§ **Requirement**:
In the data below, find every line with the word "CROSS" and copy it out.

(Beginning of Given records)

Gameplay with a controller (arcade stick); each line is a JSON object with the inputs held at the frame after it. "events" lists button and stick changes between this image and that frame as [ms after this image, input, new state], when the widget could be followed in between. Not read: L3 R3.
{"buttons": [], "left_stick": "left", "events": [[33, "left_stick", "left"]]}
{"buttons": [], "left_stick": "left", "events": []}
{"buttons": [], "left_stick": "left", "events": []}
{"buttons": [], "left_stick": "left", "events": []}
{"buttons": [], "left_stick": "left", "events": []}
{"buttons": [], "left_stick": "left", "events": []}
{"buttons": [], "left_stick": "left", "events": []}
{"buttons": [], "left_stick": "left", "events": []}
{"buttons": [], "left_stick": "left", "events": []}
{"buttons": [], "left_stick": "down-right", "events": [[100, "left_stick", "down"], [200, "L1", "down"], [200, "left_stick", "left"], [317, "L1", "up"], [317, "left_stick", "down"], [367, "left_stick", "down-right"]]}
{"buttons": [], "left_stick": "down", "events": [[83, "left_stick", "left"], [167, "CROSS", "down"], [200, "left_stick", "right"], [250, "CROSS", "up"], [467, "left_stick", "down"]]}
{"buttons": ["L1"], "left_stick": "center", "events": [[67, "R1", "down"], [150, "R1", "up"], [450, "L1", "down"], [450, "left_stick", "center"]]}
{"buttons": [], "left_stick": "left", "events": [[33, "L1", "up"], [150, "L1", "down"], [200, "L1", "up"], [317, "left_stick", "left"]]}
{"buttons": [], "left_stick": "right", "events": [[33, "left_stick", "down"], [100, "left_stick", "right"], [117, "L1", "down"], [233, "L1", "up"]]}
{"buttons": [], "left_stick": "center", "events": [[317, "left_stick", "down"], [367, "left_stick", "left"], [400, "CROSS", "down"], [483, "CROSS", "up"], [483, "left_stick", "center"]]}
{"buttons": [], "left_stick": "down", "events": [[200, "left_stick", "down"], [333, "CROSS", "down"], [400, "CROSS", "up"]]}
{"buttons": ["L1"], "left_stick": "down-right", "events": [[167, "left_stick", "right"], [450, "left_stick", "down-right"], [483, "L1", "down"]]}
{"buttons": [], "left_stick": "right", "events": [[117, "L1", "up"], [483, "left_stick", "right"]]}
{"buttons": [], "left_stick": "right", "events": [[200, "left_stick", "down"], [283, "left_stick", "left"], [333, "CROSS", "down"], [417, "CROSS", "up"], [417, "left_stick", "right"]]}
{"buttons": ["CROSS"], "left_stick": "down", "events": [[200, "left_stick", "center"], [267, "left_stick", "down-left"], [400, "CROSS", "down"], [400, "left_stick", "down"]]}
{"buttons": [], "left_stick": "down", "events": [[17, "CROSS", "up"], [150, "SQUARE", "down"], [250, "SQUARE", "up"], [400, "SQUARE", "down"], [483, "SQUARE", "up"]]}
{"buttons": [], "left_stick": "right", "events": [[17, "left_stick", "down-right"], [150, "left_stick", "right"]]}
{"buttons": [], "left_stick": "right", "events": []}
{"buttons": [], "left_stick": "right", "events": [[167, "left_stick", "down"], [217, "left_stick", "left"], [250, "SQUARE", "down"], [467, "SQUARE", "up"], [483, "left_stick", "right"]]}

(End of Given records)

§ **Your solution**:
{"buttons": [], "left_stick": "down", "events": [[83, "left_stick", "left"], [167, "CROSS", "down"], [200, "left_stick", "right"], [250, "CROSS", "up"], [467, "left_stick", "down"]]}
{"buttons": [], "left_stick": "center", "events": [[317, "left_stick", "down"], [367, "left_stick", "left"], [400, "CROSS", "down"], [483, "CROSS", "up"], [483, "left_stick", "center"]]}
{"buttons": [], "left_stick": "down", "events": [[200, "left_stick", "down"], [333, "CROSS", "down"], [400, "CROSS", "up"]]}
{"buttons": [], "left_stick": "right", "events": [[200, "left_stick", "down"], [283, "left_stick", "left"], [333, "CROSS", "down"], [417, "CROSS", "up"], [417, "left_stick", "right"]]}
{"buttons": ["CROSS"], "left_stick": "down", "events": [[200, "left_stick", "center"], [267, "left_stick", "down-left"], [400, "CROSS", "down"], [400, "left_stick", "down"]]}
{"buttons": [], "left_stick": "down", "events": [[17, "CROSS", "up"], [150, "SQUARE", "down"], [250, "SQUARE", "up"], [400, "SQUARE", "down"], [483, "SQUARE", "up"]]}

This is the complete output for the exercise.